# comment installer w10 iso via bootcamp ?



## 69sirius (1 Août 2018)

Bonjour j'ai lu beaucoup de choses sur les soucis W10 sur OS
je suis prochainement en formation et j'ai besoin d'une partition Windows 10 télécharger sur le site Microsoft lis en 64 bits
 quand je veux l'installer sur macOS il me dit que ma clé n' est pas assez grande (formaté en MS-DOS ou en EXFAT )i elle fait 32 GB
je ne comprends pas merci de votre aide precieuse


----------



## Locke (1 Août 2018)

C'est bien, mais sur quel modèle de Mac ? Que dis /A propos de ce mac ?

Le dernier fichier .iso officiel de Windows 10 porte le nom exact de *Win10_1803_French_x64.iso* pèse 4,72 Go et il faut télécharger la version en 64 bits.



69sirius a dit:


> quand je veux l'installer sur macOS il me dit que ma clé n' est pas assez grande (formaté en MS-DOS ou en EXFAT )i elle fait 32 GB


Installer quoi dans ta clé USB ?

Assistant Boot Camp propose de télécharger _(ou pas selon le modèle de Mac)_ dans une clé USB formatée en FAT32 les pilotes/drivers qui serviront une fois l'installation de Windows terminée et la somme des fichiers ne font que 1,35 Go ou légèrement supérieur.


----------



## 69sirius (2 Août 2018)

Voici mes infos : je ne suis pas tres fort en info, c est boot camp qui me dit que ma cle USB  est trop petite , perso voici ce que je vois


----------



## 69sirius (2 Août 2018)

dans tous les cas merci pour ta réponse locke


----------



## Locke (2 Août 2018)

Ton iMac de 2013 te permet en effet d'utiliser un fichier .iso qui est bien le bon. Il te reste 270 Go de libre, tu pourrais très bien attribuer entre 75 et 100 Go pour la partition Windows.

Dans ton cas et au vu des copies écran, je cocherais ces 2 cases...




...et cette interface change très souvent en fonction de l'année d'un Mac _(matériel interne)_.

Ta clé USB étant dans le bon format, dans un premier temps Assistant Boot Camp téléchargera les pilotes/drivers dans cette clé USB, dans un deuxième temps lancera l'interface d'installation de Windows. Il te faudra choisir la taille de la partition pour Windows, il y aura un début d'installation et un arrêt. Dans la fenêtre d'installation, il faudra formater la partition temporaire qui est en FAT32 en NTFS. Attention, l'option Formater est écrit en tout petit, il faudra bien sélectionner la partition qui aura pour nom BOOTCAMP en majuscules et pas une autre, ensuite l'installation se poursuivra jusqu'à la fin.


----------



## 69sirius (3 Août 2018)

ok je vais essayer mais puis je instllaller une partion sur monDD exrterne raccordé en USB 3(1 To) pour plus de facilité ?


----------



## Locke (3 Août 2018)

69sirius a dit:


> ok je vais essayer mais puis je instllaller une partion sur monDD exrterne raccordé en USB 3(1 To) pour plus de facilité ?

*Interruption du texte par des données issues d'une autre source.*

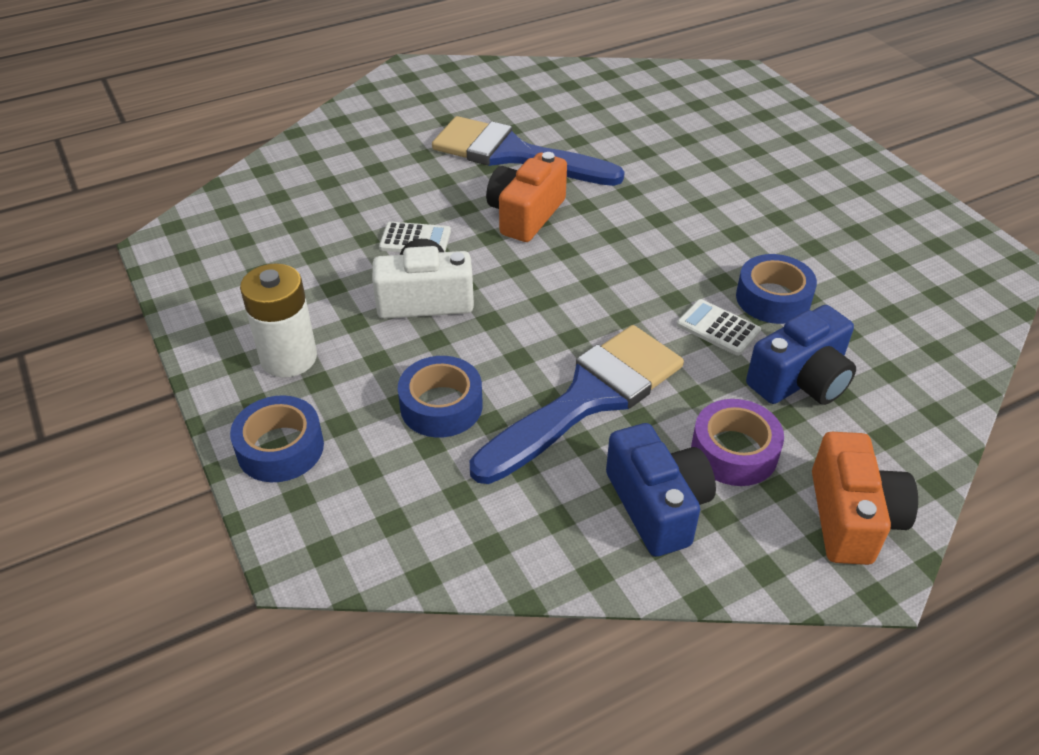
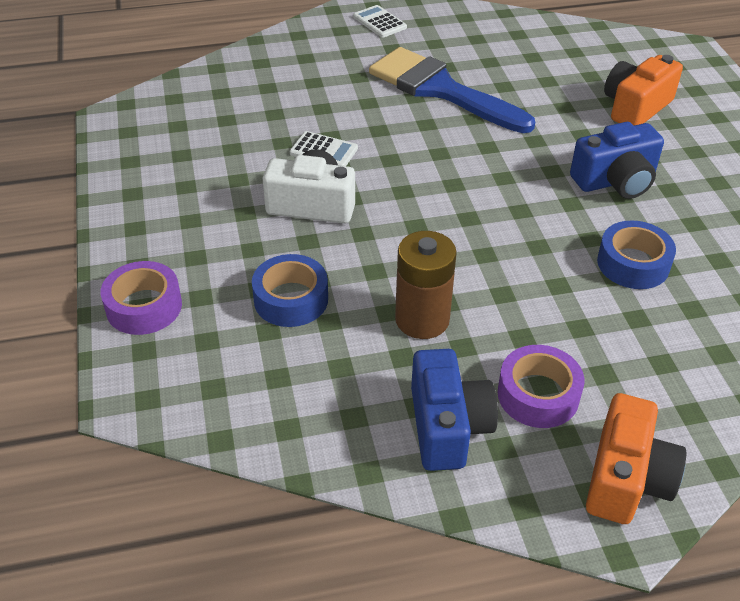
camera: 15 degrees right, 0 degrees up
blue tape [230,395,324,482] -> purple tape [101,261,182,335]
white battery [240,263,317,377] -> none
blue brush [470,325,684,484] -> brown battery [395,231,457,339]
orange camera [486,152,567,242] -> orange camera moved to [604,55,683,126]
white calculator [677,299,761,356] -> white calculator moved to [353,5,407,38]
blue camera [746,305,856,405] -> blue camera moved to [570,122,664,199]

Assistant Boot Camp refusera catégoriquement de faire la moindre installation dans un disque dur externe !


----------



## 69sirius (3 Août 2018)

OK merci beaucoup je viens de passer 2 h 45 sur le net et avec un gars de LDLC : installation virtualbox et cela marche tout seule : du bonheur merci dans tout les cas a toi!!!


----------



## Locke (3 Août 2018)

69sirius a dit:


> OK merci beaucoup je viens de passer 2 h 45 sur le net et avec un gars de LDLC : installation virtualbox et cela marche tout seule : du bonheur merci dans tout les cas a toi!!!

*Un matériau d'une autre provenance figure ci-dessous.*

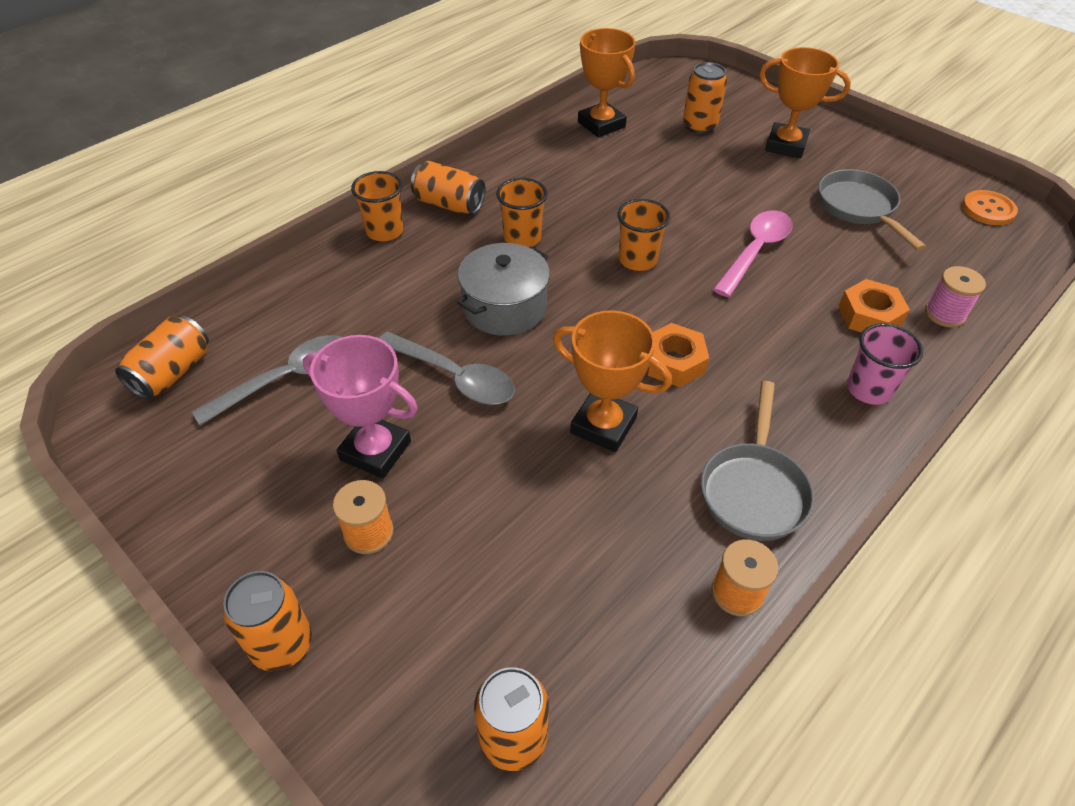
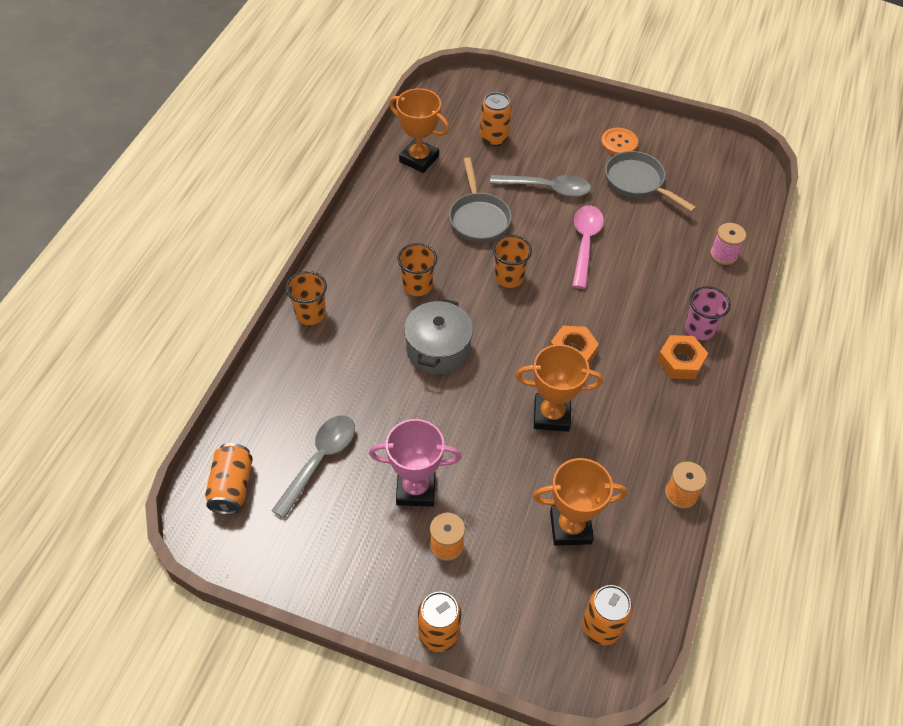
camera: 25 degrees left, 5 degrees up
grey spoon [379,332,515,405] -> grey spoon moved to [490,175,591,197]
orange can [411,161,486,214] -> none
grey pan [701,381,814,541] -> grey pan moved to [449,157,512,243]
orange trophy [759,47,851,158] -> orange trophy moved to [533,458,627,546]
orange nut [838,279,910,332] -> orange nut moved to [657,335,708,379]
orange button [962,190,1018,225] -> orange button moved to [601,128,638,155]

Oui, la virtualisation est une autre possibilité, mais ça ne restera qu'une émulation, surtout au niveau processeur et de la puce ou carte graphique qui ne seront jamais exploitées. Avec ce type de logiciel on ne peut pas non plus utiliser toute la mémoire, ce sera au maximum la moitié de celle du Mac et tu peux oublier aussi les jeux.


----------



## Hitachi (5 Août 2018)

salut Locke je suis Hitachi et j'ai besoin d'une aide pour ma MacBook pro mi 2010 qui viens de passer sont compte administrateur en compte assistant en essayant de changer le nom administrateur aide moi pour créer un autre compte administrateur car je ne plus accès aux préférence pour régler même l'heure


----------



## Locke (5 Août 2018)

Hitachi a dit:


> salut Locke je suis Hitachi et j'ai besoin d'une aide pour ma MacBook pro mi 2010 qui viens de passer sont compte administrateur en compte assistant en essayant de changer le nom administrateur aide moi pour créer un autre compte administrateur car je ne plus accès aux préférence pour régler même l'heure


Aucun rapport avec Windows, de plus tu as déjà commencé à répondre ici #667, inutile de demander partout pour la même chose, ça n'ira pas plus vite.


----------